Monday, 3 October 2011

I found something

Something I like about Hong Kong. The public libraries.

I don't know if the list of books banned on the China mainland applies in full for Hong Kong. (If it does, I'm a smuggler. Guilty. I have my own copy of Wild Swans.)

I bet they do restrict anti-social material, seditious tracts, and see-the-pages-bleed provocative literature. They probably don't stock all the books we'd want, to know our reading was round.

I hear, to view the pornography, you have to make an appointment. I'm tempted to do that, if only to read what confessions they want me to make on the application form.

But despite the limits to our bookish freedoms, I still have to say, the Hong Kong public libraries?
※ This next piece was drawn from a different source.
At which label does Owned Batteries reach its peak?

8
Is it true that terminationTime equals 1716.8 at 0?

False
They're not too bad.

That's sort of sad to think, really, because I suppose I'm comparing them to the libraries in England.
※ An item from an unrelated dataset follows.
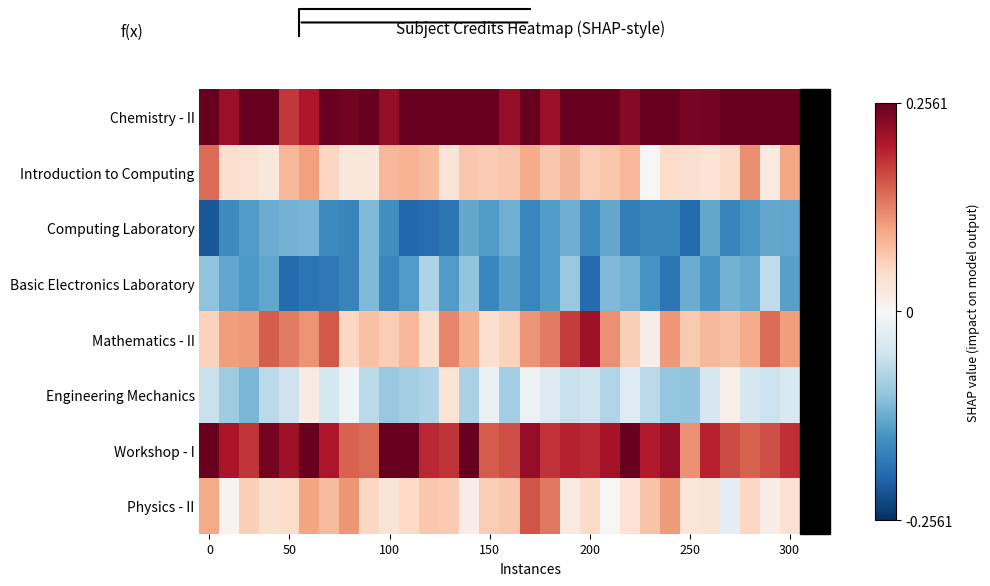

At which category is the sum across all series the highest?

16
Here in Hong Kong, unlike at home, these massive public blocks are open every day, seven days a week, many into the evenings until 9pm. And - unlike the impression some prestigious libraries in England put on me when I walk inside - here, in these buildings, there are books.
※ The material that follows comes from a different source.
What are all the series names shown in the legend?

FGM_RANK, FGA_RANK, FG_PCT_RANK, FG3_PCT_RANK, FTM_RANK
City Hall is my favourite. They pack too many shelves into that space; they knit them all together, lay them in lines deep into corners, and stack books rising to heights above my head. I must squeeze between the bodies of my fellow bookers to worm my way to History, and that's a treat alone for a middle-aged woman of my circumstance.

Even our miniature local library - the one on the island with all the charm of a concrete-built electric substation - offers, on the inside, bookish people with bookish ways. I like how the librarian - slightly built, flat-chested, with wire-rimmed glasses perched on her nose! - stands behind a large desk made tiny with a frame of piled papers, stacked books, and crates with books inside, balanced one against another. On our side of her wooden shelf, if you can see it, there's a slot over a sliding wooden drawer acting as a fine box. You drop the money in; with barely a glance she might nod to register the fact.

In the grand Central Library, the one with the wide upward sweep of steps, spinning globe, and stone inscriptions, there are ten floors of books, magazines, newspapers, audio, visual, computers, headphones, study desks, communal spaces, comfy reading seats, seats all round.

Best of all, people use this space. Not with sshhhh-reverence, and not with noisy partying either - the only choice of behaviours you'd think exists in England, given our penchant for taking sides, picking fights, and telling everyone else how not to use our public services.

Here, people just use these public book spaces, normally. Without big argument or fuss. They come in pairs and families, student groups and study meets. Libraries are a resource, a place respected as one where of course you go, because doesn't every civilized person need to access books? For meeting, reading quietly, reading to others, private study, homework, discussion, sharing thoughts, or maybe leaning alongside for a gentle and companionable bit of nodding off.

So yes, the public libraries in Hong Kong get something very space-people-social right.

(But if I make it to the pornography section, you can be sure I'll keep that quiet, and all to myself.)


Nora said...

I'm so glad that you found something to love about Hong Kong. Maybe if you look hard enough there will be more. I hope so for you. There must be more ways in which the place can redeem itself. Did you try making a list of all of its positive aspects?

Grit said...

ice cream, nora. it has excellent ice cream. um. the bus journey up the peak. i like that very much. and the ferries from hk island. and the countryside; the hikes are good, but i prefer a companion, which restricts me. so i can't hike as much as i'd like. truly, i have a terrible sense of direction, and someone has to bring me home.

Nora said...

So what you really miss is a comrade in arms, isn't it?